As for me, I’m not swing trading copper as its too dangerous and I see safer opportunities with higher yields elsewhere.
If you have any thoughts on Doctor Copper, leave your comment below.
The SPHB:SPLV ratio chart is showing a compelling setup for small cap stocks. The SPHB:SPLV ratio chart tracks high volatility (high beta with tendency to be small cap) stocks to low volatility (tendency to be large cap) stocks. This ratio chart is another barometer for the risk on versus risk off trade.
In a risk on market, higher growth and higher beta stocks are the name of the game. Investors go on the offense for maximum profits and their less concerned about the economy and a recession. In a risk off market, investors go on defense and move into safer and more stable (low volatility) large cap stocks.
SPHB:SPLV Ratio Chart
The market has consolidated a little over the last week and that was the swing long signal we were waiting for. Notice that SPHB:SPLV has broken through resistance at 0.8050 and now is pulling back to retest that level. This is a classic set up we can trade. If the 0.8050 level holds, it means previous resistance has become support and we can take a beautiful entry off that level (green arrow). Make sure to review this lesson on trading for beginners so that you know which stocks to screen for to take advantage of a turn in the SPHB:SPLV chart.
Following high yield debt is an excellent way to time market swings. A high yield bond (non-investment-grade bond, speculative-grade bond, or junk bond) is a bond that is rated below investment grade. These bonds have a higher risk of default and so they pay a higher yield than better quality bonds. Bonds rated below BBB− are called speculative grade bonds, or “junk” bonds, and fall into the category of high yield debt.
Recessions increase the possibility of default in speculative-grade bonds.
The number of companies issuing high yield debt is abnormally high for August. What is happening is that investors are anticipating higher rates from the Federal Reserve and so the higher yields of safer investment grade bonds start to come into greater competition with junk bonds. It’s the crowding out effect.

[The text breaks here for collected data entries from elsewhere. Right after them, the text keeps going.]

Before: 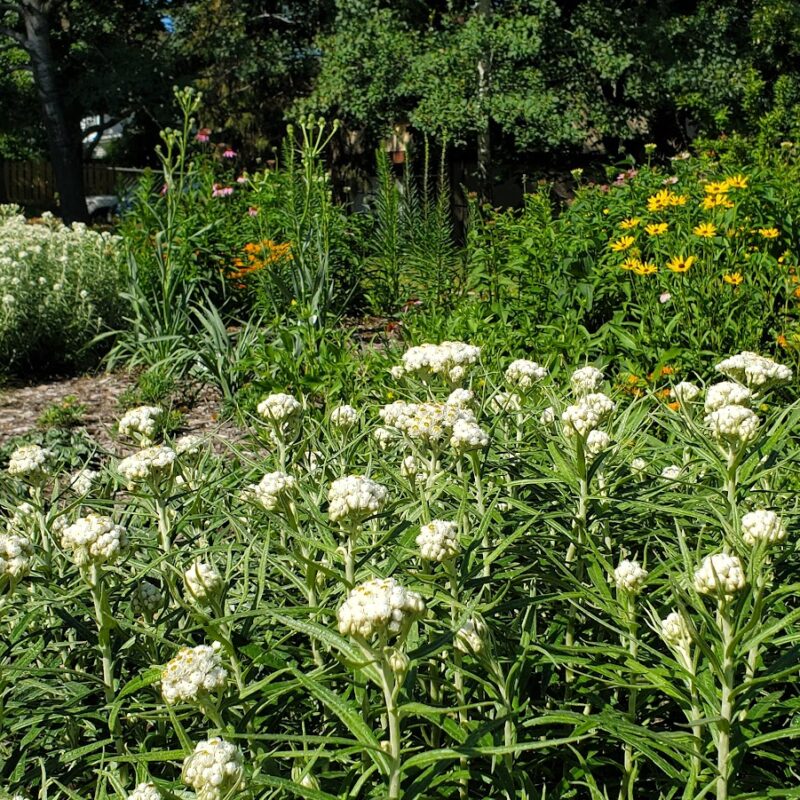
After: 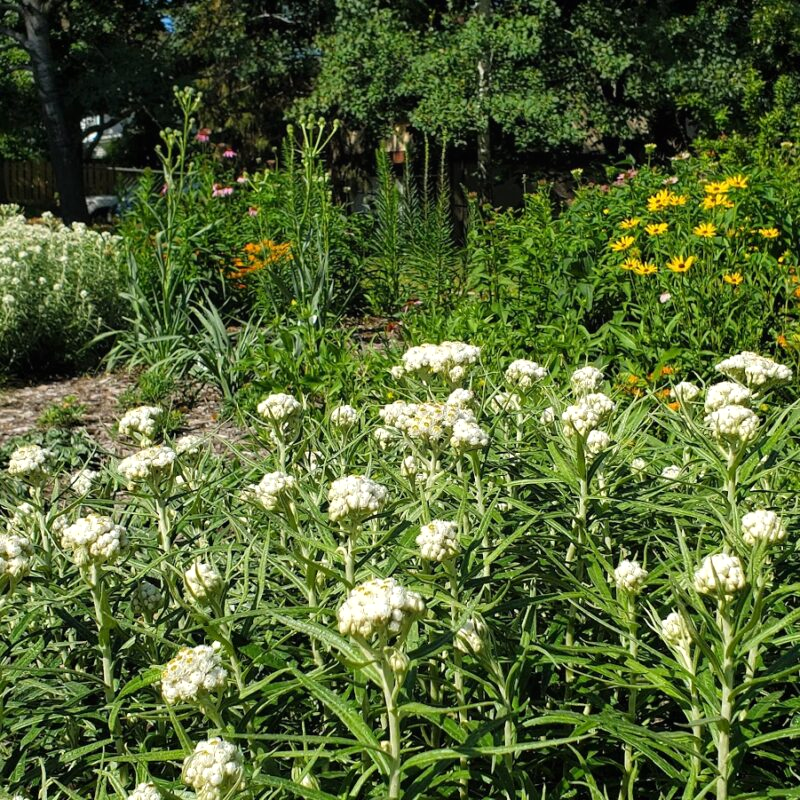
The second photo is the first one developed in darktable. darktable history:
local contrast: mode bilateral grid, contrast 100, coarseness 100, detail 94%, midtone range 0.2
exposure: exposure 0.128 EV, compensate highlight preservation false
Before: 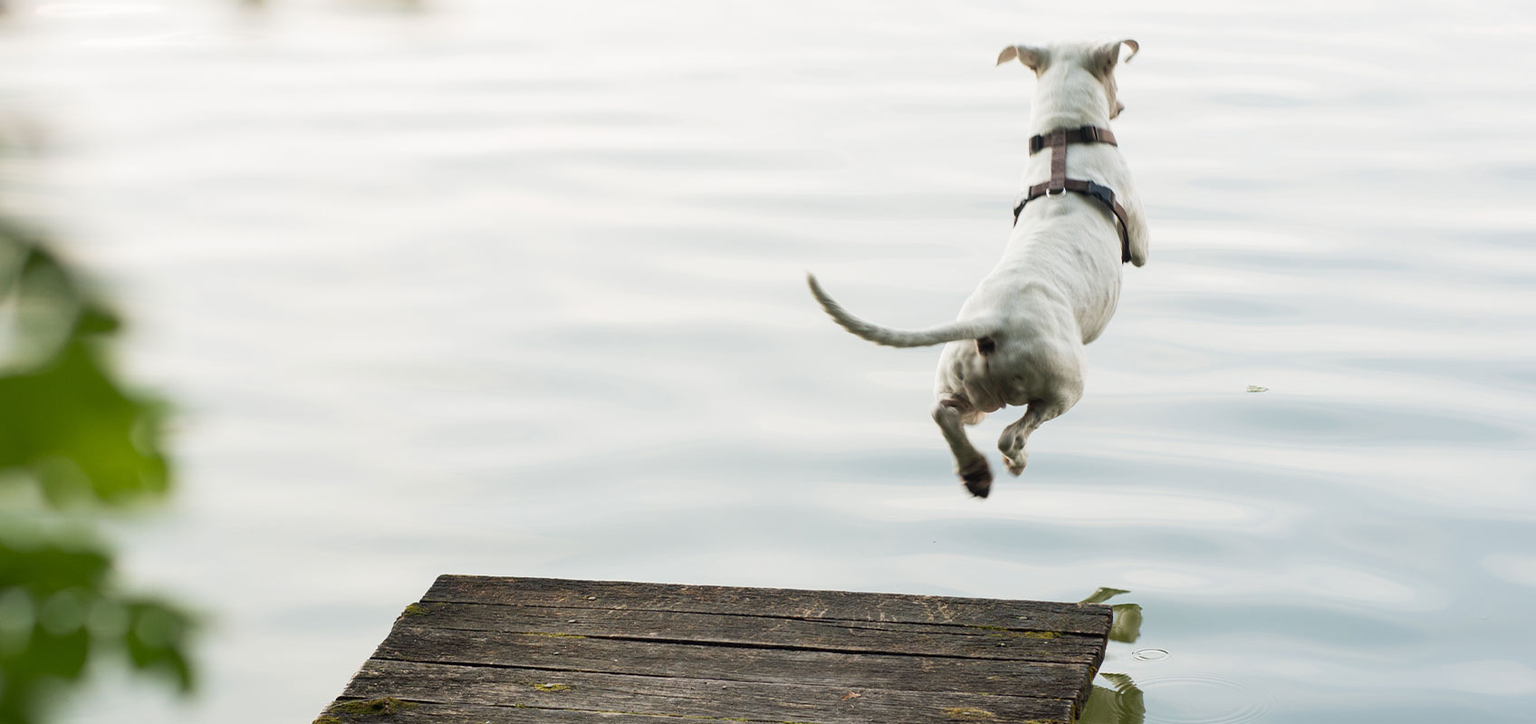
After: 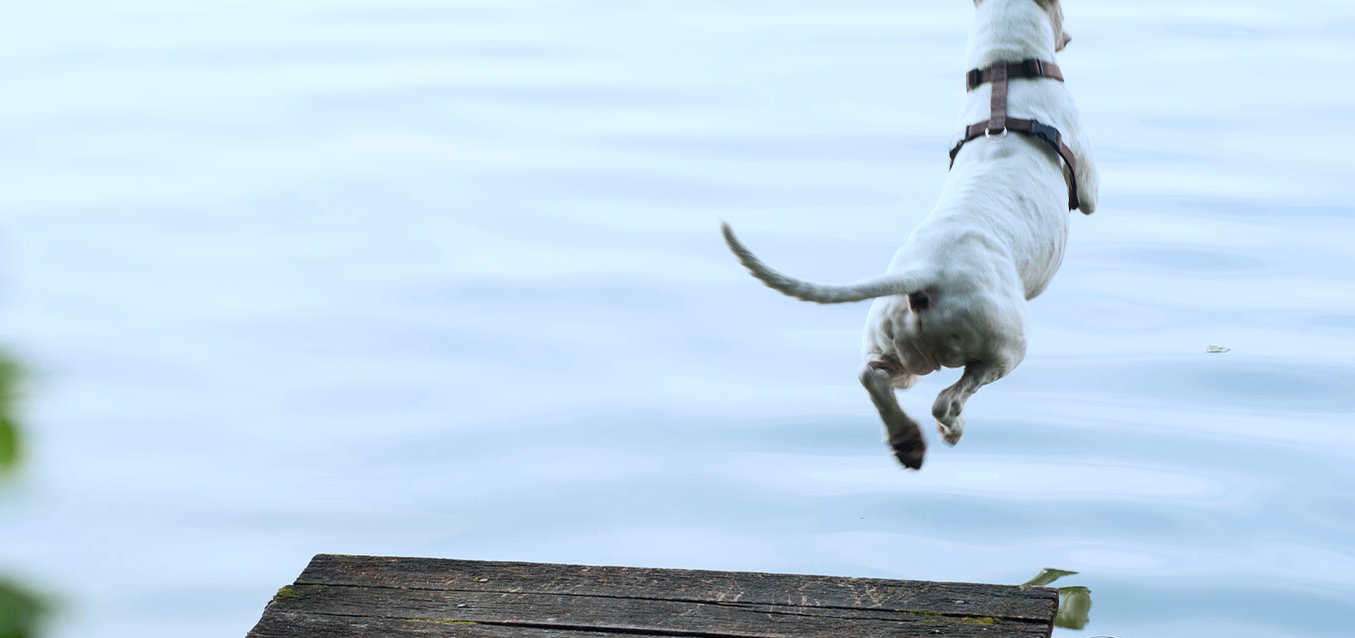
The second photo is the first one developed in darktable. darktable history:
crop and rotate: left 10.071%, top 10.071%, right 10.02%, bottom 10.02%
color calibration: illuminant as shot in camera, x 0.378, y 0.381, temperature 4093.13 K, saturation algorithm version 1 (2020)
contrast brightness saturation: contrast 0.05
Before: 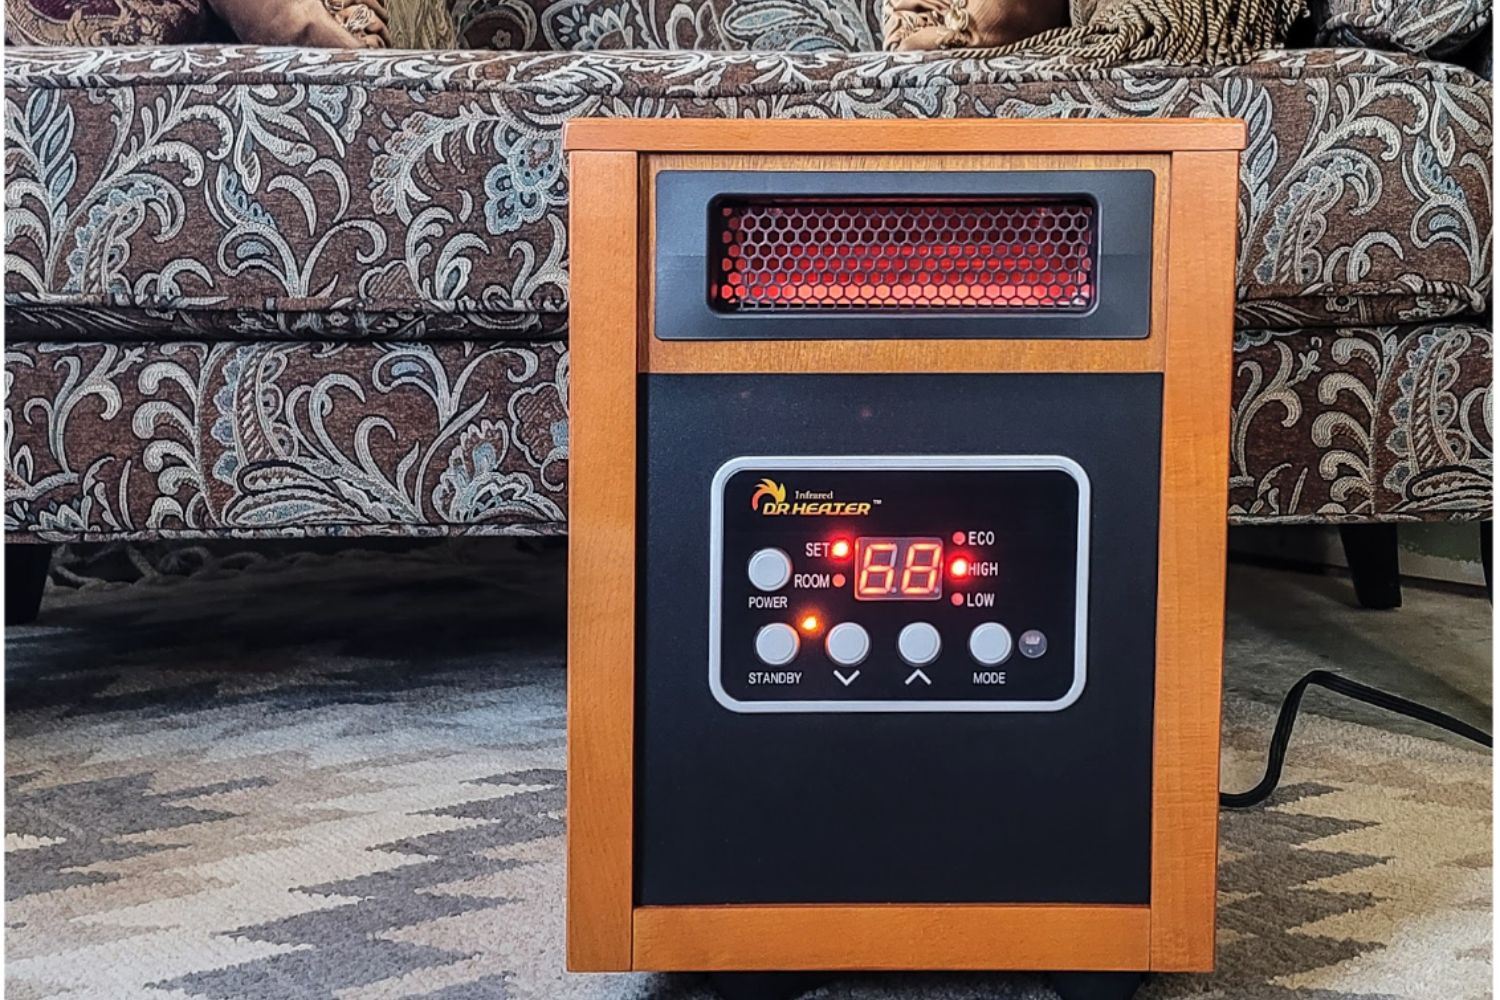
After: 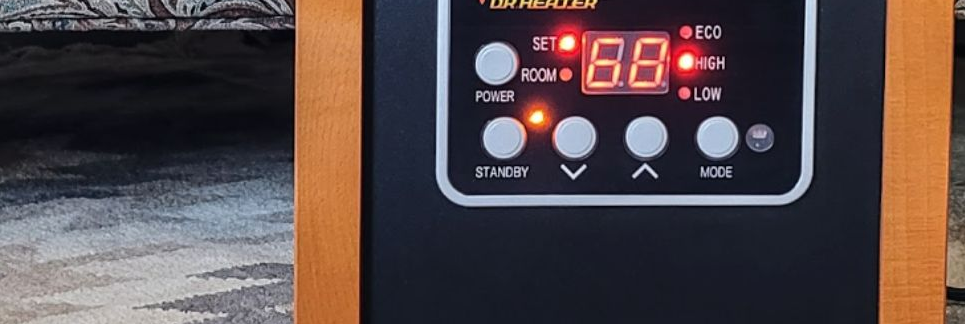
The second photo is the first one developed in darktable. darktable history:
crop: left 18.232%, top 50.679%, right 17.404%, bottom 16.823%
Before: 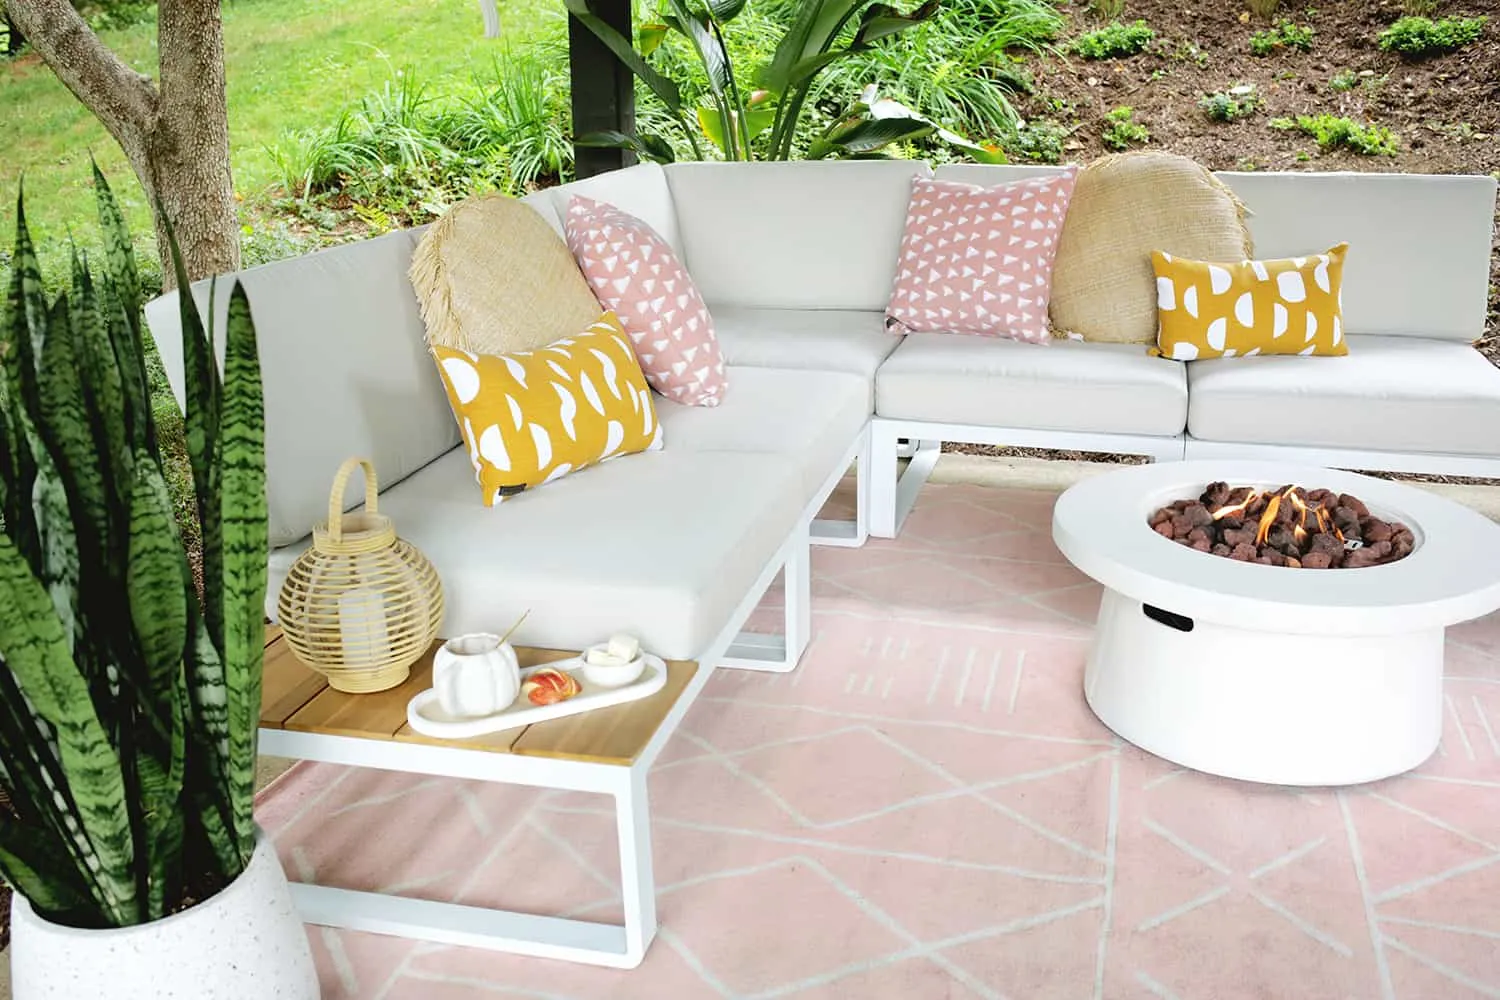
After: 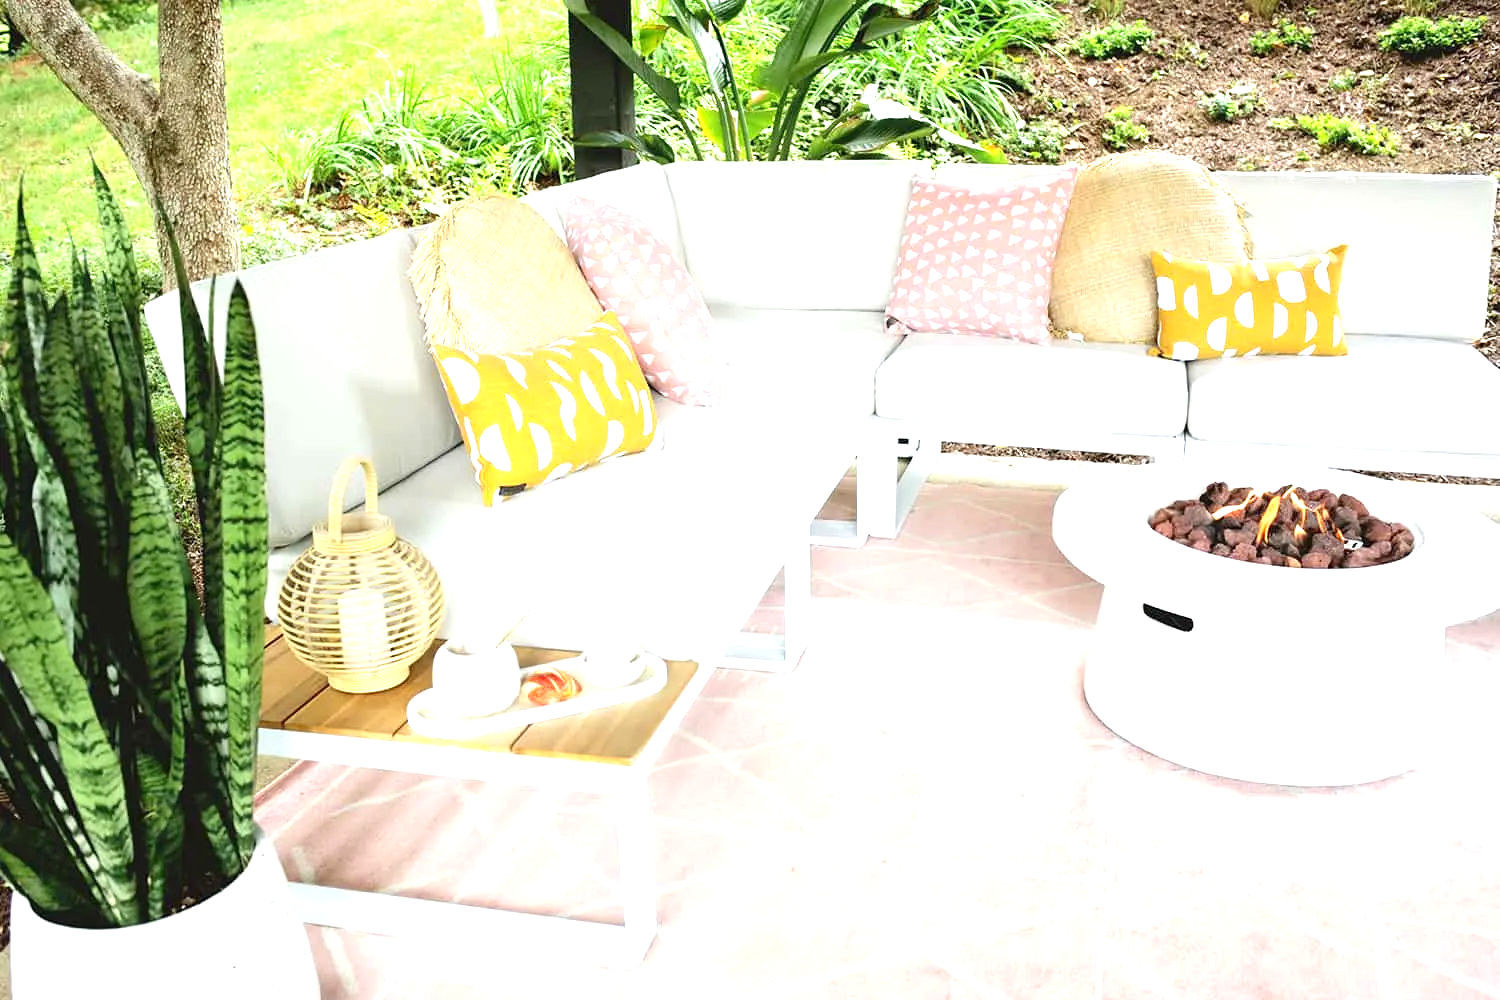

Tesla and other debt heavy corporations are front-running the crowding out effect by issuing as much junk bonds as they can before more interest rate hikes occur. You can read about rising junk bond issuance here.
You have to be careful not to equate junk bonds in foreign countries with those issued in the US. In emerging markets like China and Vietnam, bonds have become increasingly important as financing options because access to traditional bank credits is limited, especially if borrowers are non-state corporations.
High Yield Debt Chart
Junk bonds act as a barometer for risk on versus risk off. In a risk on environment, investors chase after maximum yield and so they buy high yield debt. Junk bond investors are not too worried about a recession or default on their junk bonds. In a risk off environment, investors sell out of high yield debt and move to safer, lower yielding assets.
When non-investment-grade bonds spike up or down, the S&P 500 has a tendency to follow within 3 to 5 days.
Last week the high yield debt chart (HYG) spiked higher which is a bullish signal for the S&P 500 over the next 3 to 5 day period.